If Mississippians take a stand to support the change of the flag, and against the horrific tradition of Confederate Heritage Month, it will signal to the rest of the country that Mississippi is open for business. The next generation of Mississippians depends on the current leadership to create this change. Enough is enough. Mississippi must stand and unify together to create a campaign that will bring down the confederate flag in Mississippi. Mississippi will show the world we refuse to hold on to the state's dark past, and we will usher in a new day filled with healing.
The Jackson Free Press revealed to the world in February 2016 that Gov. Bryant had declared April "Confederate Heritage Month," but with no mention of slavery.
I challenge the governor to make good on the promise of reconciliation by rescinding the proclamation of “Confederate Heritage Month” and declare a statewide call for unity and true reconciliation in honor of those families who have lost loved ones to COVID-19, and those families currently struggling with the virus.

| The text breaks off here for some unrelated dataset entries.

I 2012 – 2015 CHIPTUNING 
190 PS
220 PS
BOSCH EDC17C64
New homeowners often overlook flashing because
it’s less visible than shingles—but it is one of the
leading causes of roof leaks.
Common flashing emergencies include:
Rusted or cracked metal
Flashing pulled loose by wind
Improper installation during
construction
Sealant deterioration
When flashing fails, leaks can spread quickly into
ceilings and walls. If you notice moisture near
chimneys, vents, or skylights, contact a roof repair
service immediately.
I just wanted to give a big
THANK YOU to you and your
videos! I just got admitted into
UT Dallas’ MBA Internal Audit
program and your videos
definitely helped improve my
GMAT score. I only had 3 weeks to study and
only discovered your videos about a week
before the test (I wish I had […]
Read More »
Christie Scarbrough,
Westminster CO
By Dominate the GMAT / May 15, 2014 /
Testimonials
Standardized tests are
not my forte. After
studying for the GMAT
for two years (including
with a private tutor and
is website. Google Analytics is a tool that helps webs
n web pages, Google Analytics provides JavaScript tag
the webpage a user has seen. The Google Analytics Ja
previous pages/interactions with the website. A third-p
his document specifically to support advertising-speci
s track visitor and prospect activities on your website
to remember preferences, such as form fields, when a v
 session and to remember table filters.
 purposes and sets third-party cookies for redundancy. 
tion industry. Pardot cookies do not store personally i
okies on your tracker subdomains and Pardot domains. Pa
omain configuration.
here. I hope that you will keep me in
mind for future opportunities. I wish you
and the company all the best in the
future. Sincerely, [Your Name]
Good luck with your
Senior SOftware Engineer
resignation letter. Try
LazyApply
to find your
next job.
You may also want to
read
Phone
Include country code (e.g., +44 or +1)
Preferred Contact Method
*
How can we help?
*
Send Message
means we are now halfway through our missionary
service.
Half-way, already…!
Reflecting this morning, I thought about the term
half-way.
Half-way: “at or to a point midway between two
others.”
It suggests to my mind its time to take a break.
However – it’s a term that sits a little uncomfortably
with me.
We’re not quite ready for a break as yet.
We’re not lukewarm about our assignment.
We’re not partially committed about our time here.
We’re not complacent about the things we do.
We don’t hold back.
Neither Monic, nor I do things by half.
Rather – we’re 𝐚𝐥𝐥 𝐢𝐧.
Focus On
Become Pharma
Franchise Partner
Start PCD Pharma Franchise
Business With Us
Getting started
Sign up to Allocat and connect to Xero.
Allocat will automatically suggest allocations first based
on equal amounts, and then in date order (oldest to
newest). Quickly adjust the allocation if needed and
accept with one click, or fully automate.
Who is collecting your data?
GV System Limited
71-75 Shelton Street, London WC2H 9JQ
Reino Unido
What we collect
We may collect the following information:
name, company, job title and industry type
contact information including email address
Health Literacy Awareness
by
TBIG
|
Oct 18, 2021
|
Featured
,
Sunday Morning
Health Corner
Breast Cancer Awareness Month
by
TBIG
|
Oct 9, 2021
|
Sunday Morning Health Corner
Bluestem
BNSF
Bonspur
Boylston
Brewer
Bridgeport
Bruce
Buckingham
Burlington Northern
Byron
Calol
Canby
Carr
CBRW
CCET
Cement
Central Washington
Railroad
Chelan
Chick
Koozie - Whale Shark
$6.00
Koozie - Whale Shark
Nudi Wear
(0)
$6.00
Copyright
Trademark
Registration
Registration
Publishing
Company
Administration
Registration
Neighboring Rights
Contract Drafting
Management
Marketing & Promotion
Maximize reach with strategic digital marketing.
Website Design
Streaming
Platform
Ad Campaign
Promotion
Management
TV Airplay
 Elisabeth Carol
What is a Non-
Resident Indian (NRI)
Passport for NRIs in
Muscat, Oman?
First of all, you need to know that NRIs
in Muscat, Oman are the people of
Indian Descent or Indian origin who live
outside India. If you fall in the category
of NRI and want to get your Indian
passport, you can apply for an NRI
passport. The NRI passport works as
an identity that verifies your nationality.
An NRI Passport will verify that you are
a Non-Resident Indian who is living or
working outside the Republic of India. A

Now is the time for the governor to unify the state, begin strategic planning for rural communities that the virus impacts, pass Medicare for all, ensure the State has the resources and tools in place for individuals to receive their unemployment benefits in time, use the Rainy Day Fund and federal dollars to enhance distance learning for K-12, and ensure the faith-based community has funding and resources for the least among us.
This will send a message to the world that Mississippi will no longer support symbols of hate and are taking actions to change its dark past. Now is the time, more than ever, for Mississippians black and white to unite in healing for our dear state as this deadly virus called corona has no color, religious belief or economic background.
Duvalier Malone is the author of "Those Who Give A Damn: A Manual for Making a Difference," a motivational speaker, a community activist who has organized numerous of rallies to attempt to bring down the confederate flag in Mississippi, and CEO of Duvalier Malone Enterprises, a global consulting firm. He lives in Washington, D.C.
This column does not necessarily reflect the views of the Jackson Free Press.